(Exercise objective)
Leaving out the pictures, output each record exactly as it stands.

(Beginning of Data extract)

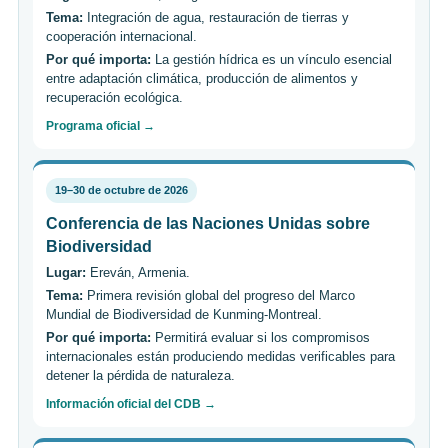
Tema:
Integración de agua, restauración de tierras y
cooperación internacional.
Por qué importa:
La gestión hídrica es un vínculo esencial
entre adaptación climática, producción de alimentos y
recuperación ecológica.
Programa oficial →
19–30 de octubre de 2026
Conferencia de las Naciones Unidas sobre
Biodiversidad
Lugar:
Ereván, Armenia.
Tema:
Primera revisión global del progreso del Marco
Mundial de Biodiversidad de Kunming-Montreal.
Por qué importa:
Permitirá evaluar si los compromisos
internacionales están produciendo medidas verificables para
detener la pérdida de naturaleza.
Información oficial del CDB →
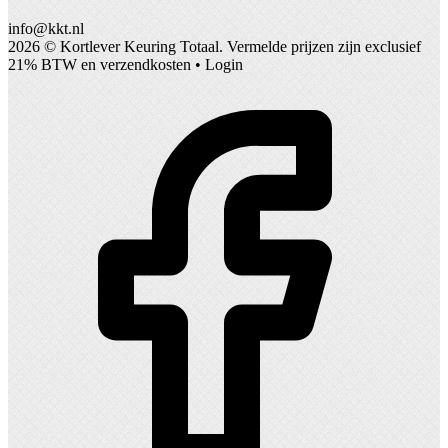
info@kkt.nl
2026 ©
Kortlever Keuring Totaal
. Vermelde prijzen zijn exclusief
21% BTW en verzendkosten •
Login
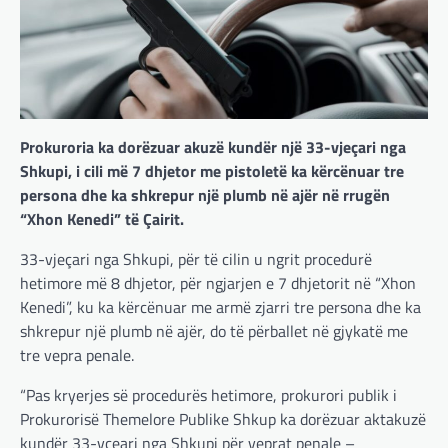
Prokuroria ka dorëzuar akuzë kundër një 33-vjeçari nga
Shkupi, i cili më 7 dhjetor me pistoletë ka kërcënuar tre
persona dhe ka shkrepur një plumb në ajër në rrugën
“Xhon Kenedi” të Çairit.
33-vjeçari nga Shkupi, për të cilin u ngrit procedurë
hetimore më 8 dhjetor, për ngjarjen e 7 dhjetorit në “Xhon
Kenedi”, ku ka kërcënuar me armë zjarri tre persona dhe ka
shkrepur një plumb në ajër, do të përballet në gjykatë me
tre vepra penale.
“Pas kryerjes së procedurës hetimore, prokurori publik i
Prokurorisë Themelore Publike Shkup ka dorëzuar aktakuzë
kundër 33-vçeari nga Shkupi për veprat penale –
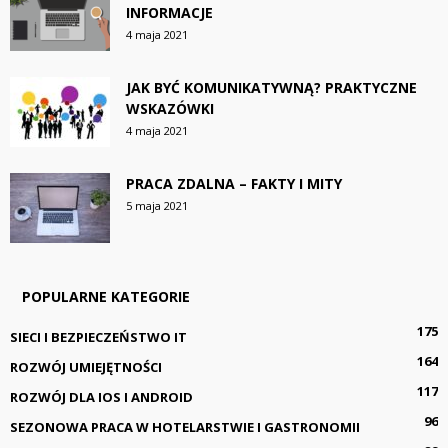
INFORMACJE
4 maja 2021
JAK BYĆ KOMUNIKATYWNĄ? PRAKTYCZNE
WSKAZÓWKI
4 maja 2021
PRACA ZDALNA – FAKTY I MITY
5 maja 2021
POPULARNE KATEGORIE
175
SIECI I BEZPIECZEŃSTWO IT
164
ROZWÓJ UMIEJĘTNOŚCI
117
ROZWÓJ DLA IOS I ANDROID
96
SEZONOWA PRACA W HOTELARSTWIE I GASTRONOMII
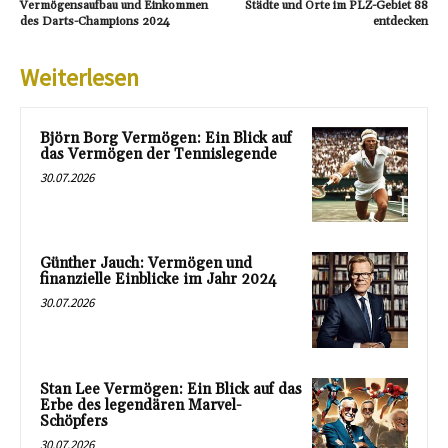
Vermögensaufbau und Einkommen
Städte und Orte im PLZ-Gebiet 88
des Darts-Champions 2024
entdecken
Weiterlesen
Björn Borg Vermögen: Ein Blick auf
das Vermögen der Tennislegende
30.07.2026
Günther Jauch: Vermögen und
finanzielle Einblicke im Jahr 2024
30.07.2026
Stan Lee Vermögen: Ein Blick auf das
Erbe des legendären Marvel-
Schöpfers
30.07.2026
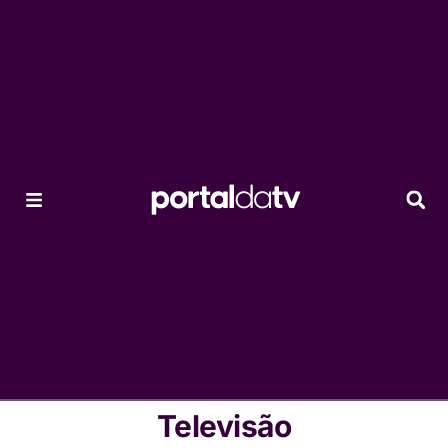
Televisão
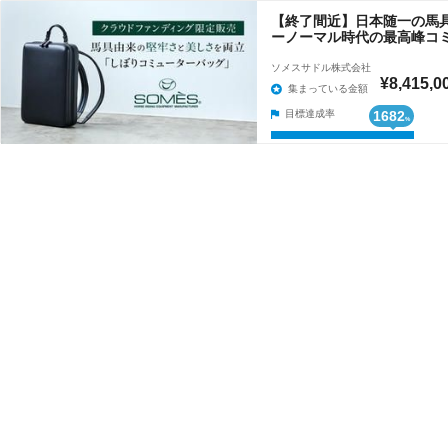
【終了間近】日本随一の馬
ーノーマル時代の最高峰コ
ソメスサドル株式会社
¥8,415,0
集まっている金額
目標達成率
1682
%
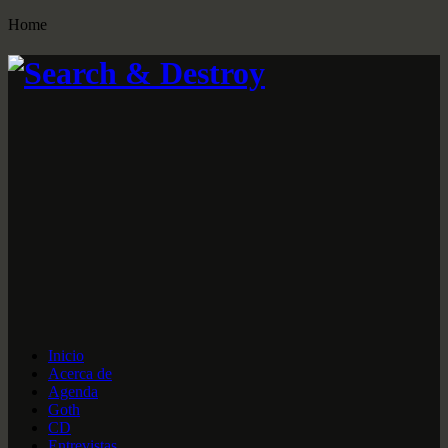
Home
Inicio
Acerca de
Agenda
Goth
CD
Entrevistas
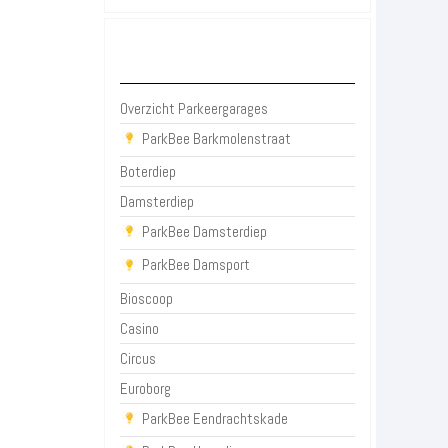
Parkeergarages Groningen
Overzicht Parkeergarages
ParkBee Barkmolenstraat
Boterdiep
Damsterdiep
ParkBee Damsterdiep
ParkBee Damsport
Bioscoop
Casino
Circus
Euroborg
ParkBee Eendrachtskade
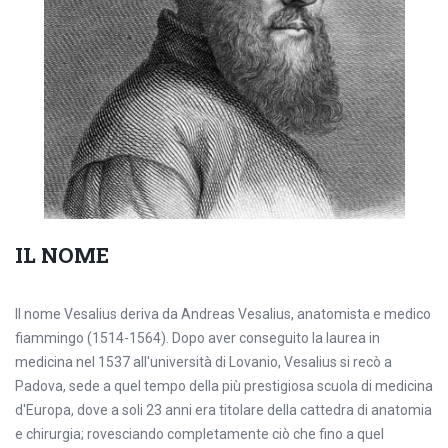
IL NOME
Il nome Vesalius deriva da Andreas Vesalius, anatomista e medico
fiammingo (1514-1564). Dopo aver conseguito la laurea in
medicina nel 1537 all'università di Lovanio, Vesalius si recò a
Padova, sede a quel tempo della più prestigiosa scuola di medicina
d'Europa, dove a soli 23 anni era titolare della cattedra di anatomia
e chirurgia; rovesciando completamente ciò che fino a quel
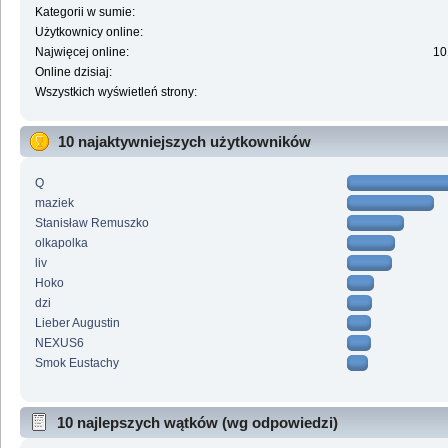
Kategorii w sumie:
Użytkownicy online:
Najwięcej online:
10
Online dzisiaj:
Wszystkich wyświetleń strony:
10 najaktywniejszych użytkowników
Q
maziek
Stanisław Remuszko
olkapolka
liv
Hoko
dzi
Lieber Augustin
NEXUS6
Smok Eustachy
10 najlepszych wątków (wg odpowiedzi)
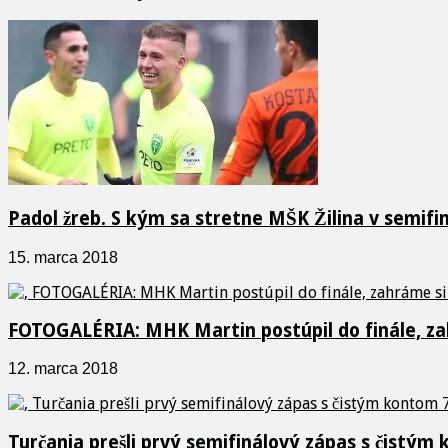
Padol žreb. S kým sa stretne MŠK Žilina v semif
15. marca 2018
FOTOGALÉRIA: MHK Martin postúpil do finále, 
12. marca 2018
Turčania prešli prvý semifinálový zápas s čistým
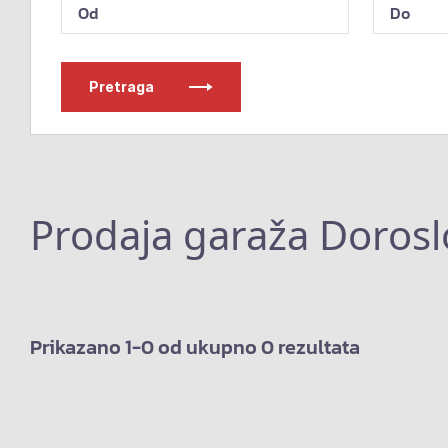
Pretraga
Prodaja garaža Doros
Prikazano 1-0 od ukupno 0 rezultata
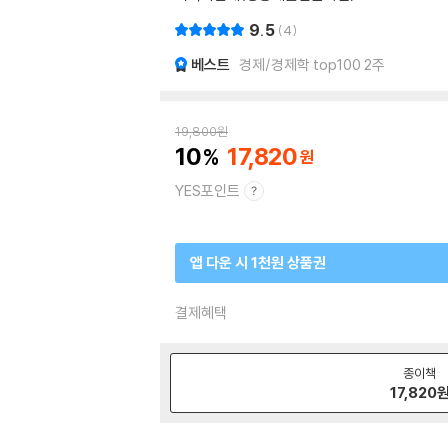
9.5
4
베스트
경제/경제학 top100 2주
19,800
원
10
17,820
YES포인트
앱 다운 시 1천원 상품권
결제혜택
종이책
17,820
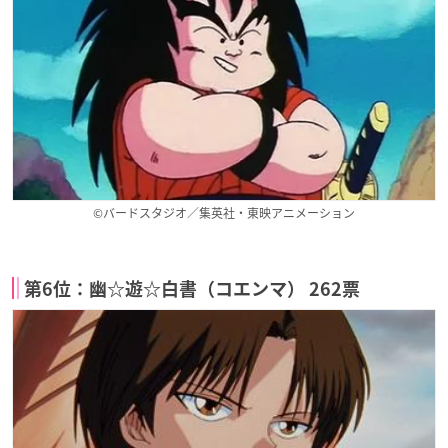
©バードスタジオ／集英社・東映アニメーション
第6位：幽☆遊☆白書（コエンマ） 262票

(End of Data extract)

(Expected answer)
Tema:
Integración de agua, restauración de tierras y
cooperación internacional.
Por qué importa:
La gestión hídrica es un vínculo esencial
entre adaptación climática, producción de alimentos y
recuperación ecológica.
Programa oficial →
19–30 de octubre de 2026
Conferencia de las Naciones Unidas sobre
Biodiversidad
Lugar:
Ereván, Armenia.
Tema:
Primera revisión global del progreso del Marco
Mundial de Biodiversidad de Kunming-Montreal.
Por qué importa:
Permitirá evaluar si los compromisos
internacionales están produciendo medidas verificables para
detener la pérdida de naturaleza.
Información oficial del CDB →
info@kkt.nl
2026 ©
Kortlever Keuring Totaal
. Vermelde prijzen zijn exclusief
21% BTW en verzendkosten •
Login
Prokuroria ka dorëzuar akuzë kundër një 33-vjeçari nga
Shkupi, i cili më 7 dhjetor me pistoletë ka kërcënuar tre
persona dhe ka shkrepur një plumb në ajër në rrugën
“Xhon Kenedi” të Çairit.
33-vjeçari nga Shkupi, për të cilin u ngrit procedurë
hetimore më 8 dhjetor, për ngjarjen e 7 dhjetorit në “Xhon
Kenedi”, ku ka kërcënuar me armë zjarri tre persona dhe ka
shkrepur një plumb në ajër, do të përballet në gjykatë me
tre vepra penale.
“Pas kryerjes së procedurës hetimore, prokurori publik i
Prokurorisë Themelore Publike Shkup ka dorëzuar aktakuzë
kundër 33-vçeari nga Shkupi për veprat penale –
INFORMACJE
4 maja 2021
JAK BYĆ KOMUNIKATYWNĄ? PRAKTYCZNE
WSKAZÓWKI
4 maja 2021
PRACA ZDALNA – FAKTY I MITY
5 maja 2021
POPULARNE KATEGORIE
175
SIECI I BEZPIECZEŃSTWO IT
164
ROZWÓJ UMIEJĘTNOŚCI
117
ROZWÓJ DLA IOS I ANDROID
96
SEZONOWA PRACA W HOTELARSTWIE I GASTRONOMII
Vermögensaufbau und Einkommen
Städte und Orte im PLZ-Gebiet 88
des Darts-Champions 2024
entdecken
Weiterlesen
Björn Borg Vermögen: Ein Blick auf
das Vermögen der Tennislegende
30.07.2026
Günther Jauch: Vermögen und
finanzielle Einblicke im Jahr 2024
30.07.2026
Stan Lee Vermögen: Ein Blick auf das
Erbe des legendären Marvel-
Schöpfers
30.07.2026
Televisão
【終了間近】日本随一の馬
ーノーマル時代の最高峰コ
ソメスサドル株式会社
¥8,415,0
集まっている金額
目標達成率
1682
%
Home
Inicio
Acerca de
Agenda
Goth
CD
Entrevistas
Parkeergarages Groningen
Overzicht Parkeergarages
ParkBee Barkmolenstraat
Boterdiep
Damsterdiep
ParkBee Damsterdiep
ParkBee Damsport
Bioscoop
Casino
Circus
Euroborg
ParkBee Eendrachtskade
IL NOME
Il nome Vesalius deriva da Andreas Vesalius, anatomista e medico
fiammingo (1514-1564). Dopo aver conseguito la laurea in
medicina nel 1537 all'università di Lovanio, Vesalius si recò a
Padova, sede a quel tempo della più prestigiosa scuola di medicina
d'Europa, dove a soli 23 anni era titolare della cattedra di anatomia
e chirurgia; rovesciando completamente ciò che fino a quel
Kategorii w sumie:
Użytkownicy online:
Najwięcej online:
10
Online dzisiaj:
Wszystkich wyświetleń strony:
10 najaktywniejszych użytkowników
Q
maziek
Stanisław Remuszko
olkapolka
liv
Hoko
dzi
Lieber Augustin
NEXUS6
Smok Eustachy
10 najlepszych wątków (wg odpowiedzi)
Padol žreb. S kým sa stretne MŠK Žilina v semif
15. marca 2018
FOTOGALÉRIA: MHK Martin postúpil do finále, 
12. marca 2018
Turčania prešli prvý semifinálový zápas s čistým
Pretraga
Prodaja garaža Doros
Prikazano 1-0 od ukupno 0 rezultata
9.5
4
베스트
경제/경제학 top100 2주
19,800
원
10
17,820
YES포인트
앱 다운 시 1천원 상품권
결제혜택
종이책
17,820
©バードスタジオ／集英社・東映アニメーション
第6位：幽☆遊☆白書（コエンマ） 262票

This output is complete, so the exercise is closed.